I then started looking for known variations that I have seen previously in human interpreted cursive records (eg Census). Pretty much as expected there were several hundred each of variations like Knuland and Knelland.
During the above process, I discovered that this data collection contained numerous "Index" pages for court and land records that were either fully or at least first character sorted. So some of those pages included multiple instances of Kneeland. The display of the source page with the search term highlighted along with the interpreted text alongside allowed me to see the kinds of mistakes the AI system was making. The following are the errors I saw:
K -> A, H, R (X seems possible but not seen so far)
n -> r, u
ee -> ei, el, ie, u (ii seems possible but not seen so far)

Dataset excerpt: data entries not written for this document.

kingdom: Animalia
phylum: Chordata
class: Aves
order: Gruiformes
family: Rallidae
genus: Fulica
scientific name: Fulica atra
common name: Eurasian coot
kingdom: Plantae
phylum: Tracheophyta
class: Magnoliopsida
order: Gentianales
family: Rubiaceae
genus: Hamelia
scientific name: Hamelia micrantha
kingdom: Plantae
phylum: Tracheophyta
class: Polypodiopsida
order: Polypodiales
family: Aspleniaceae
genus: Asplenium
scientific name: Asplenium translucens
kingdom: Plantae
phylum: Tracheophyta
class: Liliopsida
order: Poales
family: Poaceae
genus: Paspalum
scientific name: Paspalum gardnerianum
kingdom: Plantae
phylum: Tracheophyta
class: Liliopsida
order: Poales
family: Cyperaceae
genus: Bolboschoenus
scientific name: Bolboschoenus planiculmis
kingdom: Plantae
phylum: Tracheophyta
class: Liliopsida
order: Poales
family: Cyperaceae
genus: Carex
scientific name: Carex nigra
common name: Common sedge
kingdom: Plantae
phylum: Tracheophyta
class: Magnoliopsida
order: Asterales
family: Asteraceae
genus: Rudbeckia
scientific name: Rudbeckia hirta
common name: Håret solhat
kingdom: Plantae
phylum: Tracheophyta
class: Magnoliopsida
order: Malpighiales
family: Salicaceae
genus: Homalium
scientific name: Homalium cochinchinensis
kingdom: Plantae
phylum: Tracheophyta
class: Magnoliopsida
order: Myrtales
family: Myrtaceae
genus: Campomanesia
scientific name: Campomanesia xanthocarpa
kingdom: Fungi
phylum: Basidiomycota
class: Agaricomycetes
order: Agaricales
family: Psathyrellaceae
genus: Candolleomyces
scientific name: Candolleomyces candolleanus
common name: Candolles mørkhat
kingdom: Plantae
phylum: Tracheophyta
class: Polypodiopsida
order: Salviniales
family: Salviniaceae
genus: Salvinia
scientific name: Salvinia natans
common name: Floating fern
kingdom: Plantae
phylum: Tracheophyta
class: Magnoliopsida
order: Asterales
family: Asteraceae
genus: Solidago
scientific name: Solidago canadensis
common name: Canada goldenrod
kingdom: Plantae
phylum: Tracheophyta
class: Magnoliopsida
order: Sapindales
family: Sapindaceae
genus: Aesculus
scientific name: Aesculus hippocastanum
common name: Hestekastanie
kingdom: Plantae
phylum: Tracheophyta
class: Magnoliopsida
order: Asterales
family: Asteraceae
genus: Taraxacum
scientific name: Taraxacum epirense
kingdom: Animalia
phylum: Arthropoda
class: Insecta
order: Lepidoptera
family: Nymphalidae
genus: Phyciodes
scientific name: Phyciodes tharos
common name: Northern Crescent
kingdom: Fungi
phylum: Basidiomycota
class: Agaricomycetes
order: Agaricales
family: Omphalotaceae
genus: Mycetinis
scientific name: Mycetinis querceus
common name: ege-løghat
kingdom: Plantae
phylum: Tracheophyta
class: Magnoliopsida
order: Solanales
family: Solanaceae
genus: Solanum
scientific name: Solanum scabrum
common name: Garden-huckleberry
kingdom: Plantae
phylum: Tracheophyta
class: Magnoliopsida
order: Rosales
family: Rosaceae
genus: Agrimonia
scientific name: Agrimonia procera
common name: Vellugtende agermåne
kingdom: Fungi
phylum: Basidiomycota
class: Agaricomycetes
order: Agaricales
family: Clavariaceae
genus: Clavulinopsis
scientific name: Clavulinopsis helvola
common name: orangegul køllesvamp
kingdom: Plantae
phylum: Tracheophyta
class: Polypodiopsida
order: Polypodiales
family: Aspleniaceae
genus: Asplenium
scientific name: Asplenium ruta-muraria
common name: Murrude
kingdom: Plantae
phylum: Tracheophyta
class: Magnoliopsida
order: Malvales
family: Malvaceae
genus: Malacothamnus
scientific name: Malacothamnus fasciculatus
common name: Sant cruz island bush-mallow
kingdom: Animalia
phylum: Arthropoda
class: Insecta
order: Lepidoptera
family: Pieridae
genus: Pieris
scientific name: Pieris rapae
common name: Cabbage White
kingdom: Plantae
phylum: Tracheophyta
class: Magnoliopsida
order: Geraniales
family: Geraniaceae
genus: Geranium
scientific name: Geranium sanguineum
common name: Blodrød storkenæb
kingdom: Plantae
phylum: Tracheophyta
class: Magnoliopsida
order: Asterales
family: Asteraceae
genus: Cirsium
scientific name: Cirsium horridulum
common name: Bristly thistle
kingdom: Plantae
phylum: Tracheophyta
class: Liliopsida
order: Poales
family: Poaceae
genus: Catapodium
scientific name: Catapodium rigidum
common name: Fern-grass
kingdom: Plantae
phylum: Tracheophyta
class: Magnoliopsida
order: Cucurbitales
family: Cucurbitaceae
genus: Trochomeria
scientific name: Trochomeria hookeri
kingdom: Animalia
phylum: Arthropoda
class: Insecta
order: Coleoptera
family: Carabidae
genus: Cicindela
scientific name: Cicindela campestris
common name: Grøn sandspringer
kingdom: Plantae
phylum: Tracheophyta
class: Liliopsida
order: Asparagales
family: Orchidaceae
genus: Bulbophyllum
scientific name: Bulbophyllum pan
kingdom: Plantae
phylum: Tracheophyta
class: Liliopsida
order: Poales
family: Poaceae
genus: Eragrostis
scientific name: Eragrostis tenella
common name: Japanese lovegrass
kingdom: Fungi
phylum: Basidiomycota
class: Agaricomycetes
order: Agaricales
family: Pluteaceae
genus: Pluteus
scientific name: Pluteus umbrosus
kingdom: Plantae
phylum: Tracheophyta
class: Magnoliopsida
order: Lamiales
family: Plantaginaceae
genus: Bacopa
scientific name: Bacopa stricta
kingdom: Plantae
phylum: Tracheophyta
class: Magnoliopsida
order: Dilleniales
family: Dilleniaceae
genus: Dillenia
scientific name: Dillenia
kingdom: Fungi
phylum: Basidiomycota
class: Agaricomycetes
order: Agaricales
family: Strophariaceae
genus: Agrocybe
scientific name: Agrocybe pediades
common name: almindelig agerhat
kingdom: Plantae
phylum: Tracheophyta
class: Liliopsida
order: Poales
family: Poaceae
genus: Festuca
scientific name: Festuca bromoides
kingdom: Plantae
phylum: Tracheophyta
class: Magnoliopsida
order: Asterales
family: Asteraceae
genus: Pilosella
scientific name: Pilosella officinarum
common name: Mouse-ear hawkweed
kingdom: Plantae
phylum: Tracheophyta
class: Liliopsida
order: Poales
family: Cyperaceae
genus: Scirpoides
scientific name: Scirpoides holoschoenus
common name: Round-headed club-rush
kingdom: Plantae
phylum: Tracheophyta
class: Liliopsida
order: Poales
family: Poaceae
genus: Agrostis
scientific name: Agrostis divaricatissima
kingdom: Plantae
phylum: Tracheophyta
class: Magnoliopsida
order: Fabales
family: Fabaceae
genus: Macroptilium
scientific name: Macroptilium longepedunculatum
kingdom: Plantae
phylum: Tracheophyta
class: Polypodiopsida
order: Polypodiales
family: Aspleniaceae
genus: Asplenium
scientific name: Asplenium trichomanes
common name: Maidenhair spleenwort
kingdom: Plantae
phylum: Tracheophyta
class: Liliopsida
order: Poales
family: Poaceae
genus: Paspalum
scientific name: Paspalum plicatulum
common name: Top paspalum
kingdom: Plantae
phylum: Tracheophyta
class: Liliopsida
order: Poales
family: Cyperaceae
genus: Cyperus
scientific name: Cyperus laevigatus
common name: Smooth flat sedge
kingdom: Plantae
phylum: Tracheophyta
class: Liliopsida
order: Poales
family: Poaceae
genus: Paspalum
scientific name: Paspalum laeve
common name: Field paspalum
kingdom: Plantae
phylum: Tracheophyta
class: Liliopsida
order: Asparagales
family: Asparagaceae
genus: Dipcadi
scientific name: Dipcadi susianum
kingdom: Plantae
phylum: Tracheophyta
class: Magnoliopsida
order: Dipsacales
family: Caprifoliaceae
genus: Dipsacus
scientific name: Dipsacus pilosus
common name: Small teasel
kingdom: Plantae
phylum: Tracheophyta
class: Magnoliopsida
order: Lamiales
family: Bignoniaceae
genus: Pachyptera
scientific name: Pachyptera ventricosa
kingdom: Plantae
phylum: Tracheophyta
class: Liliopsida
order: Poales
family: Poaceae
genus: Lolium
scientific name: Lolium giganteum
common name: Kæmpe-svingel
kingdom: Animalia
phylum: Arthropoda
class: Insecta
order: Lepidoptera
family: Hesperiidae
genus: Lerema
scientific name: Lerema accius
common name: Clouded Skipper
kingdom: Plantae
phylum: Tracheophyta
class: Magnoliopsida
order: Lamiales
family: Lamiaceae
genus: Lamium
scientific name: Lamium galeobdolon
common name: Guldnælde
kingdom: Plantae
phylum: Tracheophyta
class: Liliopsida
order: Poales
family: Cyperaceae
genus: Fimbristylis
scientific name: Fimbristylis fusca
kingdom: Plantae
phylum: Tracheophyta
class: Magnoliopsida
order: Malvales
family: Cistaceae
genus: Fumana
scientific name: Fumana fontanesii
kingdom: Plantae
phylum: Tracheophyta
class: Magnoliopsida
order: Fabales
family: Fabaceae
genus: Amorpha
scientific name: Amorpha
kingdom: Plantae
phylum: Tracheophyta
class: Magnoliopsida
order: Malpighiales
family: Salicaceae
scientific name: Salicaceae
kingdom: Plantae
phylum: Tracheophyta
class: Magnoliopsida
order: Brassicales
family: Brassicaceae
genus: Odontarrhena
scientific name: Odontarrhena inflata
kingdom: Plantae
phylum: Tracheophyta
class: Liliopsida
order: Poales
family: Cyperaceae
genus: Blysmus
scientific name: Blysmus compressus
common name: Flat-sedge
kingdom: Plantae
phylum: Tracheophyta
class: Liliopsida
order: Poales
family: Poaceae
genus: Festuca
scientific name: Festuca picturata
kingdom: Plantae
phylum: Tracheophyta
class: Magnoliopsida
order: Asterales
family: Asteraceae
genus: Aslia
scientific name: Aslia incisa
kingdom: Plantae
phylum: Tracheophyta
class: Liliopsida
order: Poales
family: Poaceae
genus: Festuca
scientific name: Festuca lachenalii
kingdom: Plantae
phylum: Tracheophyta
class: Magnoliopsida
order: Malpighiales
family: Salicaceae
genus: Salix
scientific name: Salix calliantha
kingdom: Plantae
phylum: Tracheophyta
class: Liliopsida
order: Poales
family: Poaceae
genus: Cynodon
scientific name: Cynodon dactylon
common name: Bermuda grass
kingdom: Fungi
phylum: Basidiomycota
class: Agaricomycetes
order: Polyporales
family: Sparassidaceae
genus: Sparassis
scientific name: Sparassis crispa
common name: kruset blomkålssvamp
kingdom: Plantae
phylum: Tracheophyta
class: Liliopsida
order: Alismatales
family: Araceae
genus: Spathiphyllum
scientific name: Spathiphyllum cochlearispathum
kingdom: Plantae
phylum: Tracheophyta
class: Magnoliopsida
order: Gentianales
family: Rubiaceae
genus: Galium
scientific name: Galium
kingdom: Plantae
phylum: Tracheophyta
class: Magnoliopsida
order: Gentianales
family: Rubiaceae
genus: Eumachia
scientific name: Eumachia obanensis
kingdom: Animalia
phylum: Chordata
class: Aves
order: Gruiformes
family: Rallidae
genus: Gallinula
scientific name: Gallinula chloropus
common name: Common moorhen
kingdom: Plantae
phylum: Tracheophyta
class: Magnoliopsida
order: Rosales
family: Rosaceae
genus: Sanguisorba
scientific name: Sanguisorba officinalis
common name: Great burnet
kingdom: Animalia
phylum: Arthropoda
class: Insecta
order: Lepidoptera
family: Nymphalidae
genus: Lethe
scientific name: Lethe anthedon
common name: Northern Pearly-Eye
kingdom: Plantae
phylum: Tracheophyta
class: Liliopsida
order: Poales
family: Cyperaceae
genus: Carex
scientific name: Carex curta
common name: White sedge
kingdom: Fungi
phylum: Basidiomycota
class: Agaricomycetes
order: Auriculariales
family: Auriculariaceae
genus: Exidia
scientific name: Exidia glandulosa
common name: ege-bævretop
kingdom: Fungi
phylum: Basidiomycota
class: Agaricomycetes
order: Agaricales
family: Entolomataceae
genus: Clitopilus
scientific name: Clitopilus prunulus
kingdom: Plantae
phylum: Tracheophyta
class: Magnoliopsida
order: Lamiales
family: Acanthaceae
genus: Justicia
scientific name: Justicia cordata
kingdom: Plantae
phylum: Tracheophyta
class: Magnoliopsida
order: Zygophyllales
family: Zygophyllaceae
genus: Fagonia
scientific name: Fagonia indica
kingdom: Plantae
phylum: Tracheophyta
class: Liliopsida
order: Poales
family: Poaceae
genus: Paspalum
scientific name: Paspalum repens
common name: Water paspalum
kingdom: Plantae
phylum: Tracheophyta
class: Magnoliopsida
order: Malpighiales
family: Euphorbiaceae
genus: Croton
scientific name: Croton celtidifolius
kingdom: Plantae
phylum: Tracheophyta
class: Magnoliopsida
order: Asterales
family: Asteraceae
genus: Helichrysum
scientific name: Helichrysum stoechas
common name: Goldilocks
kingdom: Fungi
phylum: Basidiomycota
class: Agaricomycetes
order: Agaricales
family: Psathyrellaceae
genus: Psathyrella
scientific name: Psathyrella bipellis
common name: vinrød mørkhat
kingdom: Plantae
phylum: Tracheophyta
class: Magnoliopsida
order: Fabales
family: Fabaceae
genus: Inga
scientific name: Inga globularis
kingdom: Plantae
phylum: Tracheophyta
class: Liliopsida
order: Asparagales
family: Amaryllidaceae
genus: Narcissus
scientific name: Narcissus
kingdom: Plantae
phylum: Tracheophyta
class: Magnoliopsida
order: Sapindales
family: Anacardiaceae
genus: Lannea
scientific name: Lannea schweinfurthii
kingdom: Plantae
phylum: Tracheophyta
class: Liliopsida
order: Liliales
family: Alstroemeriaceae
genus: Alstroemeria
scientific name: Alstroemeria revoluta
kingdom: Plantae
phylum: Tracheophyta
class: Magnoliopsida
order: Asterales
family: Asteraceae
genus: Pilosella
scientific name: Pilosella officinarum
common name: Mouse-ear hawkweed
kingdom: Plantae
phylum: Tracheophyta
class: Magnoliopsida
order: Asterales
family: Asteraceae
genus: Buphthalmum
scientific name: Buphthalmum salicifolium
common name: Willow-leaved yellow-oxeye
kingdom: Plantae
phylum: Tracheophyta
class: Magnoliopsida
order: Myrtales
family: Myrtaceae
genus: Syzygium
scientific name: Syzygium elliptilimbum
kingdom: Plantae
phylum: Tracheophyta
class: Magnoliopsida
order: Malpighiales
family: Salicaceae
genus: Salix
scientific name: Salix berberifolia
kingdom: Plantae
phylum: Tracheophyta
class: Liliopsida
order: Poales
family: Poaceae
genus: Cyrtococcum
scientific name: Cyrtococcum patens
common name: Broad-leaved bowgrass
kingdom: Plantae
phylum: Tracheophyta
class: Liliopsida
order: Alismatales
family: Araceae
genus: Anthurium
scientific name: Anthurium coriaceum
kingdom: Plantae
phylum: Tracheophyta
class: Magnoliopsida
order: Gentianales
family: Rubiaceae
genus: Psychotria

l -> (no variations seen so far, but e, i seem possible)
a -> o
n -> r, u
d -> (no variations seen so far)
These variations occurred singly in any combination. I did searches and counts on many of the variations and found hundreds of occurances of some, done to just handfuls of occurances of others. Overall about 5000+ incorrectly indexed occurrances or about 15%.
Another type of error involved incorrectly running words together. Specifically, instances of a cursive Kneill being concatenated with a pre-printed "and". I didn't see in this dataset but I have seen elsewhere "kneel and" (as in kneel and pray) incorrectly returned as Kneeland.
Suggestions:
Better contextual awareness of letter combinations that are unusual, such as Hr or Hn.
Better contextual awareness of the overall document/list structures. On a fully sorted list, Ku would not appear before Kn. Or on the partially sorted lists, you would not have H or R mixed in with the K names.
As an adjunct, I would suggest that an enhanced Search engine also be developed that accounts for the types of errors that result from handwriting and optical character (eg h->li) recognition systems make. In simplest form it would look for and return instances with an error in any one position and then expand out from there. Basically what we as humans have to do manually using wildcards with the existing search engine.
The existing fuzzy search engines operate more like the original Soundex systems, so they pick up variations like Neeland and Neyland but are not designed to pick up the kind of variations being generated by mis-read cursive script and OCR errors.
The other thing that would be hugely useful with any search engine is Sort options.
Finally, as I think some others have suggested, we need the ability to make corrections, both for the benefit of follow-on researchers, and hopefully as feedback to the AI system so that it improves in the future. I would suggest this include a global search and replace for instances like Knuland -> Kneeland.
Bottom line is this is huge positive step forward. I'm eagerly anticipating it getting even better. Thanks for all you have done, are doing, and will do in the future. And thanks for the opportunity to contribute.
Kurt Kneeeland
コメント
-
Thank you for your feedback. Machine reading of handwriting is an imperfect science and transcriptions contain errors. This is to be expected. These are data issues that are certain to improve over time. For the present, we are focused on making the Full Text Search process, which is limited by the quality of the transcriptions, useful and user friendly for researchers. As you point out, it is a huge positive step and its potential is immense.
0